En vísperas del mes de la patria, he querido abordar nuevamente el tema haitiano. Para cualquier país, y no solo para el nuestro, el flujo desproporcionado de extranjeros representa un peligro, no solo desde el punto de vista económico, sino también social. Los nacionales haitianos están en nuestros hospitales, escuelas, carreteras y, a menudo, muestran un comportamiento disruptivo que no se corresponde con nuestras costumbres, y que erosionan los cimientos fundamentales de nuestra sociedad.
Cuando el presidente Luis Abinader alcanzó el poder, muchos pensábamos que él representaba una especie de salvación para la patria. En su discurso, antes de llegar al poder, se manifestó en contra de la inmigración masiva de extranjeros, afirmando en ocasiones que “aquí no quedaría un solo nacional haitiano y que con aplicar la ley de migración era suficiente”.
Sin embargo, después de alcanzar el gobierno, su accionar no se ha correspondido con la práctica.
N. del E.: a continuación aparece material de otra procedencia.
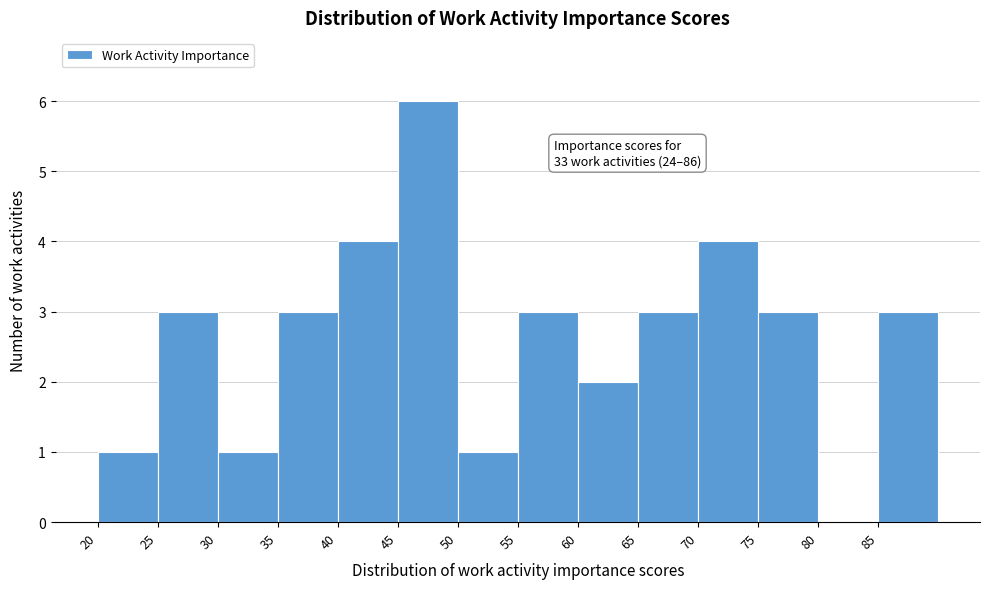

Over which range of the x-axis is the bar tallest?

45 to 50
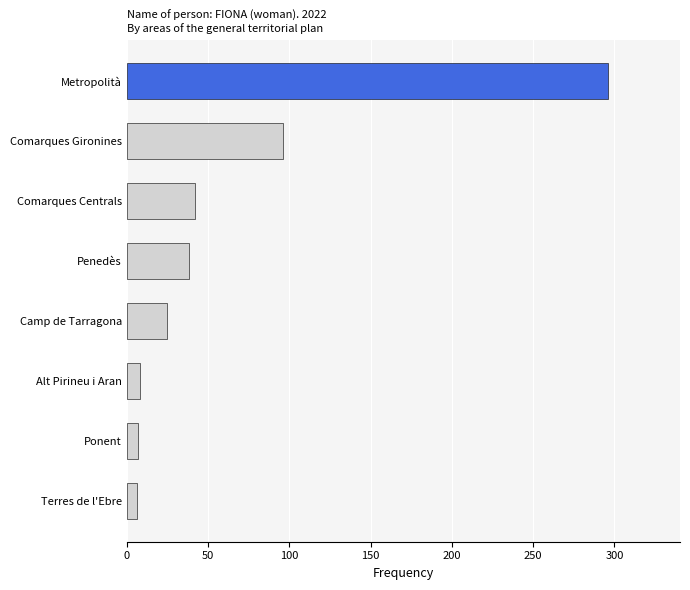

The chart shows a value of 296 at Metropolità. True or false?

True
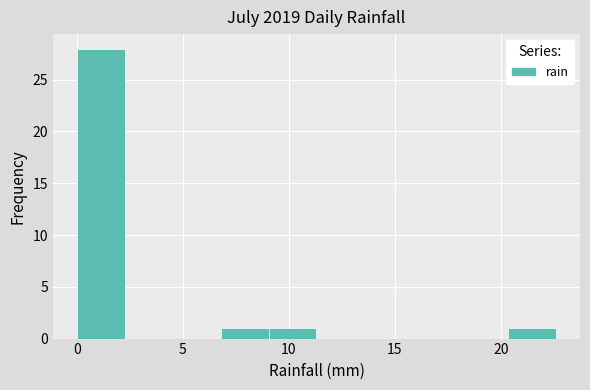

Reading left to right, list every bar in this chart as the range it spans on the x-axis followed by its height. Neither the bar edges nor the heights are printed on the chart, so give them approximately, as read against the axes.

0.0 to 2.5: 28
2.5 to 4.5: 0
4.5 to 7.0: 0
7.0 to 9.0: 1
9.0 to 11.5: 1
11.5 to 13.5: 0
13.5 to 16.0: 0
16.0 to 18.0: 0
18.0 to 20.5: 0
20.5 to 22.5: 1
Por consiguiente, le lanzo la pregunta: Presidente, ¿qué ha pasado?
El profesor Juan Bosch sostenía que la palabra puede exponer la acción, pero no suplantarla. Las medidas tomadas por el gobierno de Luis Abinader, en lugar de detener el flujo masivo de indocumentados, parecen haberlo motivado, acelerado e incentivado.
El país vive hoy sus días más oscuros en torno a este tema; solo basta con salir a las calles.
El gobierno, con gran algarabía, envió soldados a la frontera, tanques, aviones de guerra, etcétera, con la intención de paralizar la construcción del canal haitiano que afectaría el caudal de un río. Sin embargo, finalmente, nuestros vecinos lograron su objetivo.
¿Qué pasó? ¡Nada! Posteriormente, el presidente ordenó la deportación semanal de 10,000 indocumentados, pero, como con otras medidas, esto quedó en la nada.
Este comportamiento del presidente ha sido recurrente: hacer lo contrario de lo que se dice, implementar medidas superficiales que terminan agravando los problemas, porque frecuentemente se hacen con fines electorales.
El cinismo, la hipocresía y la incoherencia siempre son negativos, más aún cuando se pone en riesgo el honor y la supervivencia de nuestra identidad como dominicanos.
Hace tres días, al pasar por el puente peatonal de la Gómez con 27, me sorprendí al ver una familia de indocumentados viviendo en el puente. Es decir, en pleno centro de la ciudad capital, a la vista de todos. Si esto ocurre en el centro del país, ¿qué será del interior?
Mientras tanto, la memoria de nuestros padres de la patria llora de impotencia, y se transgrede el legado de Juan Pablo Duarte, Francisco del Rosario Sánchez y Ramón Matías Mella.
Finalmente, se hace necesaria la reconciliación con la señora coherencia y emprender acciones que busquen salvar nuestra patria y preservar nuestra identidad como dominicanos.